Brace yourself. Some members of your family may be too eager to highlight them.
Once you’re armed with a list of your wordage issues, your second step is focusing on correction.
The best way to change bad habits is by replacing them with good ones. Slow down and think before speaking.
Learn how to embrace silence.
Take the time to think about responses before opening your mouth. It’s a matter of retraining your brain to communicate correctly and effectively. If you accidentally make an error, don’t get discouraged. Stop, take a deep breath, and retry your words until you get it right.
A third step to curb your bad habits is to close your mouth.
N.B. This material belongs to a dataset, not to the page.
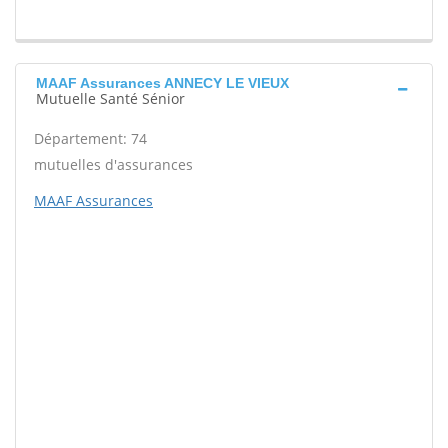
MAAF Assurances ANNECY LE VIEUX
Mutuelle Santé Sénior
Département: 74
mutuelles d'assurances
MAAF Assurances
Communication involves more than just speaking.
Your eye contact, facial expressions, and body language also speak to people. It’s a great way to deter the amount of gibberish the slips out of your mouth. During a conversation, including the time spent within a bad interview, the interviewer should spend the bulk of the time talking while the interviewee diligently listens and thinks of well thought-out and “tight” responses.
Train your friends, kids, and spouse to correct you. Strength truly does come through the support of others, so arm yourself with the strength to identify and correct your improper speaking habits.
Once you recognize whether you are an “umm” person, one who speaks too much, or have some other unconscious bad speaking habit, begin to change through conscious identification and avoidance.
At first, you’ll probably speak slower or take pauses while you think of the next words, but that’s perfectly okay. It will take time in the beginning to retrain yourself to speak differently, whether it’s intended for professional or personal development.